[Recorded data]
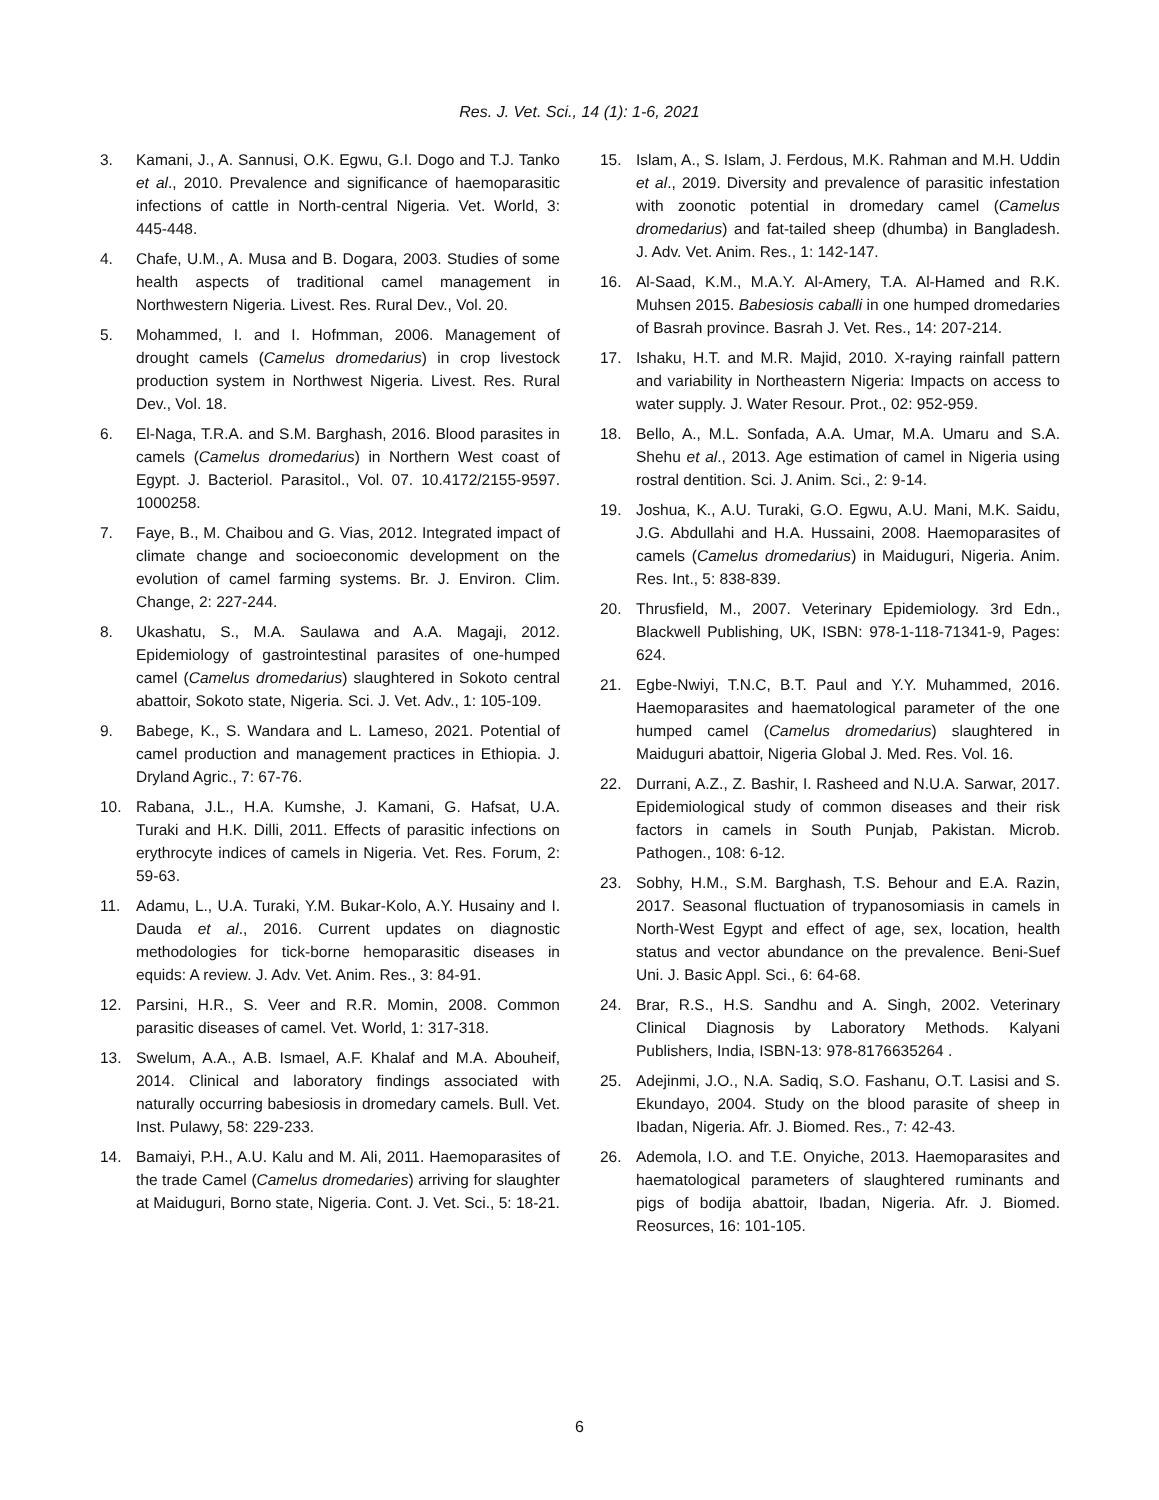Res. J. Vet. Sci., 14 (1): 1-6, 2021
3. Kamani, J., A. Sannusi, O.K. Egwu, G.I. Dogo and T.J. Tanko et al., 2010. Prevalence and significance of haemoparasitic infections of cattle in North-central Nigeria. Vet. World, 3: 445-448.
4. Chafe, U.M., A. Musa and B. Dogara, 2003. Studies of some health aspects of traditional camel management in Northwestern Nigeria. Livest. Res. Rural Dev., Vol. 20.
5. Mohammed, I. and I. Hofmman, 2006. Management of drought camels (Camelus dromedarius) in crop livestock production system in Northwest Nigeria. Livest. Res. Rural Dev., Vol. 18.
6. El-Naga, T.R.A. and S.M. Barghash, 2016. Blood parasites in camels (Camelus dromedarius) in Northern West coast of Egypt. J. Bacteriol. Parasitol., Vol. 07. 10.4172/2155-9597. 1000258.
7. Faye, B., M. Chaibou and G. Vias, 2012. Integrated impact of climate change and socioeconomic development on the evolution of camel farming systems. Br. J. Environ. Clim. Change, 2: 227-244.
8. Ukashatu, S., M.A. Saulawa and A.A. Magaji, 2012. Epidemiology of gastrointestinal parasites of one-humped camel (Camelus dromedarius) slaughtered in Sokoto central abattoir, Sokoto state, Nigeria. Sci. J. Vet. Adv., 1: 105-109.
9. Babege, K., S. Wandara and L. Lameso, 2021. Potential of camel production and management practices in Ethiopia. J. Dryland Agric., 7: 67-76.
10. Rabana, J.L., H.A. Kumshe, J. Kamani, G. Hafsat, U.A. Turaki and H.K. Dilli, 2011. Effects of parasitic infections on erythrocyte indices of camels in Nigeria. Vet. Res. Forum, 2: 59-63.
11. Adamu, L., U.A. Turaki, Y.M. Bukar-Kolo, A.Y. Husainy and I. Dauda et al., 2016. Current updates on diagnostic methodologies for tick-borne hemoparasitic diseases in equids: A review. J. Adv. Vet. Anim. Res., 3: 84-91.
12. Parsini, H.R., S. Veer and R.R. Momin, 2008. Common parasitic diseases of camel. Vet. World, 1: 317-318.
13. Swelum, A.A., A.B. Ismael, A.F. Khalaf and M.A. Abouheif, 2014. Clinical and laboratory findings associated with naturally occurring babesiosis in dromedary camels. Bull. Vet. Inst. Pulawy, 58: 229-233.
14. Bamaiyi, P.H., A.U. Kalu and M. Ali, 2011. Haemoparasites of the trade Camel (Camelus dromedaries) arriving for slaughter at Maiduguri, Borno state, Nigeria. Cont. J. Vet. Sci., 5: 18-21.
15. Islam, A., S. Islam, J. Ferdous, M.K. Rahman and M.H. Uddin et al., 2019. Diversity and prevalence of parasitic infestation with zoonotic potential in dromedary camel (Camelus dromedarius) and fat-tailed sheep (dhumba) in Bangladesh. J. Adv. Vet. Anim. Res., 1: 142-147.
16. Al-Saad, K.M., M.A.Y. Al-Amery, T.A. Al-Hamed and R.K. Muhsen 2015. Babesiosis caballi in one humped dromedaries of Basrah province. Basrah J. Vet. Res., 14: 207-214.
17. Ishaku, H.T. and M.R. Majid, 2010. X-raying rainfall pattern and variability in Northeastern Nigeria: Impacts on access to water supply. J. Water Resour. Prot., 02: 952-959.
18. Bello, A., M.L. Sonfada, A.A. Umar, M.A. Umaru and S.A. Shehu et al., 2013. Age estimation of camel in Nigeria using rostral dentition. Sci. J. Anim. Sci., 2: 9-14.
19. Joshua, K., A.U. Turaki, G.O. Egwu, A.U. Mani, M.K. Saidu, J.G. Abdullahi and H.A. Hussaini, 2008. Haemoparasites of camels (Camelus dromedarius) in Maiduguri, Nigeria. Anim. Res. Int., 5: 838-839.
20. Thrusfield, M., 2007. Veterinary Epidemiology. 3rd Edn., Blackwell Publishing, UK, ISBN: 978-1-118-71341-9, Pages: 624.
21. Egbe-Nwiyi, T.N.C, B.T. Paul and Y.Y. Muhammed, 2016. Haemoparasites and haematological parameter of the one humped camel (Camelus dromedarius) slaughtered in Maiduguri abattoir, Nigeria Global J. Med. Res. Vol. 16.
22. Durrani, A.Z., Z. Bashir, I. Rasheed and N.U.A. Sarwar, 2017. Epidemiological study of common diseases and their risk factors in camels in South Punjab, Pakistan. Microb. Pathogen., 108: 6-12.
23. Sobhy, H.M., S.M. Barghash, T.S. Behour and E.A. Razin, 2017. Seasonal fluctuation of trypanosomiasis in camels in North-West Egypt and effect of age, sex, location, health status and vector abundance on the prevalence. Beni-Suef Uni. J. Basic Appl. Sci., 6: 64-68.
24. Brar, R.S., H.S. Sandhu and A. Singh, 2002. Veterinary Clinical Diagnosis by Laboratory Methods. Kalyani Publishers, India, ISBN-13: 978-8176635264 .
25. Adejinmi, J.O., N.A. Sadiq, S.O. Fashanu, O.T. Lasisi and S. Ekundayo, 2004. Study on the blood parasite of sheep in Ibadan, Nigeria. Afr. J. Biomed. Res., 7: 42-43.
26. Ademola, I.O. and T.E. Onyiche, 2013. Haemoparasites and haematological parameters of slaughtered ruminants and pigs of bodija abattoir, Ibadan, Nigeria. Afr. J. Biomed. Reosurces, 16: 101-105.
6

PROBLEM STATEMENT
The required answer is the exact run of lines above starting at the line with "10. Rabana, J.L., H.A." and ending at the line with "12. Parsini, H.R., S.", with both ends present.

RESULT OF THIS TASK
10. Rabana, J.L., H.A. Kumshe, J. Kamani, G. Hafsat, U.A. Turaki and H.K. Dilli, 2011. Effects of parasitic infections on erythrocyte indices of camels in Nigeria. Vet. Res. Forum, 2: 59-63.
11. Adamu, L., U.A. Turaki, Y.M. Bukar-Kolo, A.Y. Husainy and I. Dauda et al., 2016. Current updates on diagnostic methodologies for tick-borne hemoparasitic diseases in equids: A review. J. Adv. Vet. Anim. Res., 3: 84-91.
12. Parsini, H.R., S. Veer and R.R. Momin, 2008. Common parasitic diseases of camel. Vet. World, 1: 317-318.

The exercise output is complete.